• THE PROBLEM
Please quote exactly the lines below from the line containing "left elbow: (365, 437)" to the line containing "left back paw: (454, 454)", both lines included, and nothing else.

**** MATERIAL PROVIDED ****

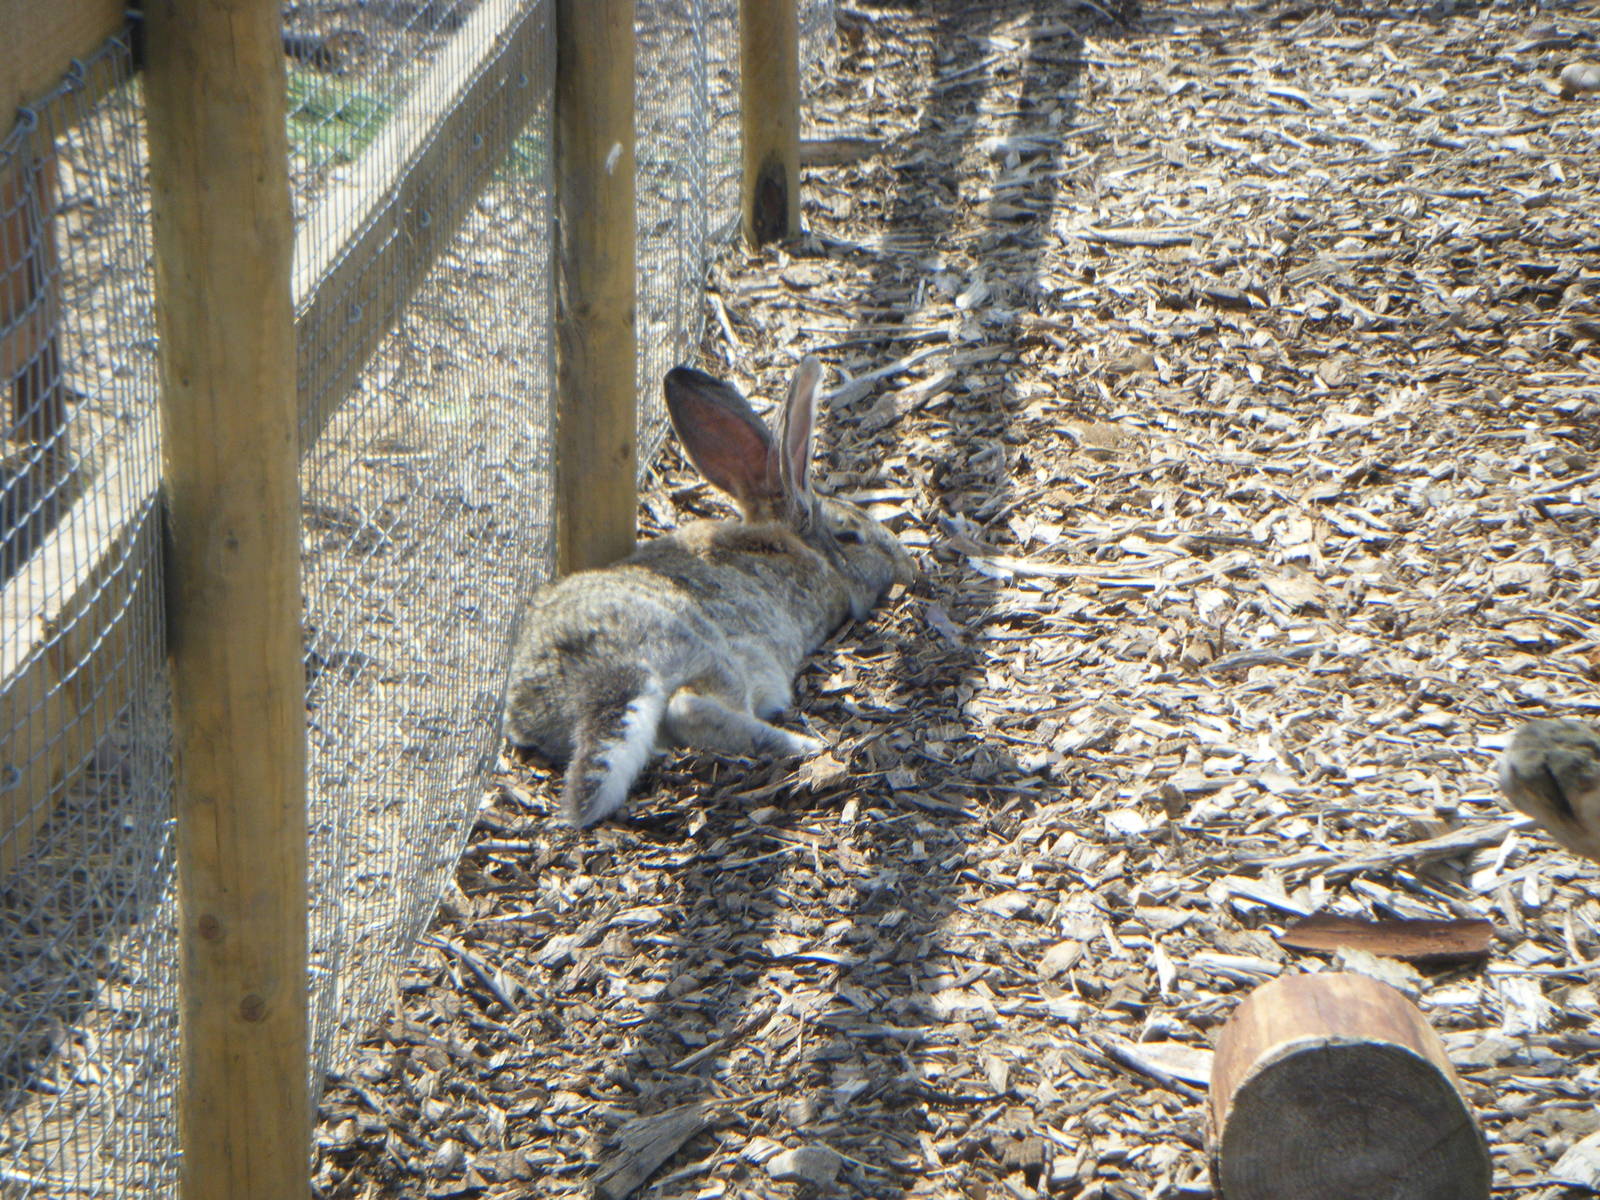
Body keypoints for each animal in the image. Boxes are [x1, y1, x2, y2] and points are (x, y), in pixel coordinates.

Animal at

****
**** MATERIAL PROVIDED ****

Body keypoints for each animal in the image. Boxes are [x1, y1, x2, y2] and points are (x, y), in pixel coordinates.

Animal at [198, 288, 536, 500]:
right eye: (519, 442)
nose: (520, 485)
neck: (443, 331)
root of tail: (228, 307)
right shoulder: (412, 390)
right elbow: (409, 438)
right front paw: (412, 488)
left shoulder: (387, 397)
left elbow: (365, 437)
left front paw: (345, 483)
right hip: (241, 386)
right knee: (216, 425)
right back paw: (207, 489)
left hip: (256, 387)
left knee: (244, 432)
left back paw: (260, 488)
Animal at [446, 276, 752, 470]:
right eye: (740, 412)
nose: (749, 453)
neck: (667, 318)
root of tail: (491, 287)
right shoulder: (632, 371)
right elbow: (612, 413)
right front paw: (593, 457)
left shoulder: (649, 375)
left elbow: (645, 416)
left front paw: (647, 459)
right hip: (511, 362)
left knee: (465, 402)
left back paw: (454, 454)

****

• RESULT
left elbow: (365, 437)
left front paw: (345, 483)
right hip: (241, 386)
right knee: (216, 425)
right back paw: (207, 489)
left hip: (256, 387)
left knee: (244, 432)
left back paw: (260, 488)
Animal at [446, 276, 752, 470]:
right eye: (740, 412)
nose: (749, 453)
neck: (667, 318)
root of tail: (491, 287)
right shoulder: (632, 371)
right elbow: (612, 413)
right front paw: (593, 457)
left shoulder: (649, 375)
left elbow: (645, 416)
left front paw: (647, 459)
right hip: (511, 362)
left knee: (465, 402)
left back paw: (454, 454)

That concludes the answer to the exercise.